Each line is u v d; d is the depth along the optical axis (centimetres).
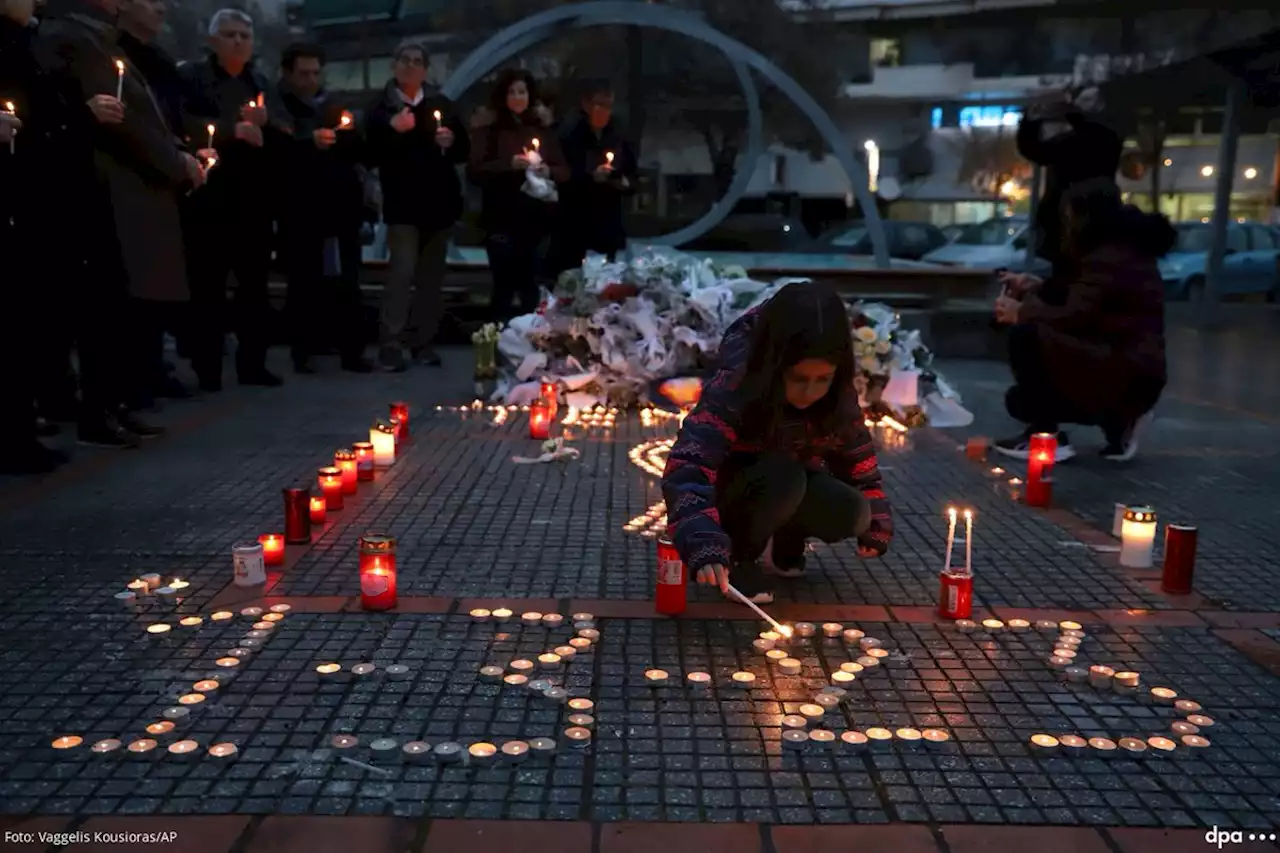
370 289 1091
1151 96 1322
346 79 1606
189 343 770
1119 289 571
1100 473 574
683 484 324
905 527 463
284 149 784
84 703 282
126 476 523
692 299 732
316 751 257
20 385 512
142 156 573
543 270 1022
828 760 259
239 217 739
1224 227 1438
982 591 383
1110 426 604
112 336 576
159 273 607
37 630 331
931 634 341
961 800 242
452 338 1068
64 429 623
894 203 2578
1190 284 1859
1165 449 639
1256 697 300
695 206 1417
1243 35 1641
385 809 234
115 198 586
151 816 229
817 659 319
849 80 2398
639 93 1286
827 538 364
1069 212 588
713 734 271
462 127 880
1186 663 323
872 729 271
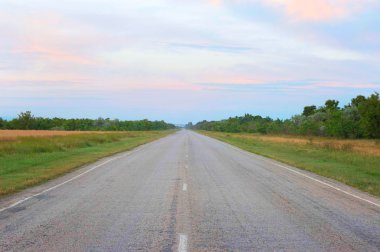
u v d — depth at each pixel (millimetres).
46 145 35625
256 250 7109
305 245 7445
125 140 62438
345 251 7086
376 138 61062
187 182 16406
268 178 18031
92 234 8133
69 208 10930
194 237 7953
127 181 16672
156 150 38906
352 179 17891
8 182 15914
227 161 26875
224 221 9430
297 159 28781
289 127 97812
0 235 8023
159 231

++++

ACTION ITEM — Every line above must appear in the answer unchanged, and no picture may appear in it.

ANSWER FOR THE TASK —
Each line is u v d; d is the depth along the optical axis (centimetres).
370 289 1091
1151 96 1322
346 79 1606
189 343 770
1119 289 571
1100 473 574
683 484 324
905 527 463
284 149 784
84 703 282
126 476 523
692 299 732
316 751 257
20 385 512
142 156 573
543 270 1022
828 760 259
239 217 739
1224 227 1438
982 591 383
1110 426 604
112 336 576
159 273 607
37 630 331
931 634 341
961 800 242
452 338 1068
64 429 623
894 203 2578
1190 284 1859
1165 449 639
1256 697 300
695 206 1417
1243 35 1641
385 809 234
115 198 586
151 816 229
817 659 319
849 80 2398
639 93 1286
827 538 364
1069 212 588
713 734 271
462 127 880
1186 663 323
872 729 271
u v d — depth at each pixel (millimetres).
46 145 35625
256 250 7109
305 245 7445
125 140 62438
345 251 7086
376 138 61062
187 182 16406
268 178 18031
92 234 8133
69 208 10930
194 237 7953
127 181 16672
156 150 38906
352 179 17891
8 182 15914
227 161 26875
224 221 9430
297 159 28781
289 127 97812
0 235 8023
159 231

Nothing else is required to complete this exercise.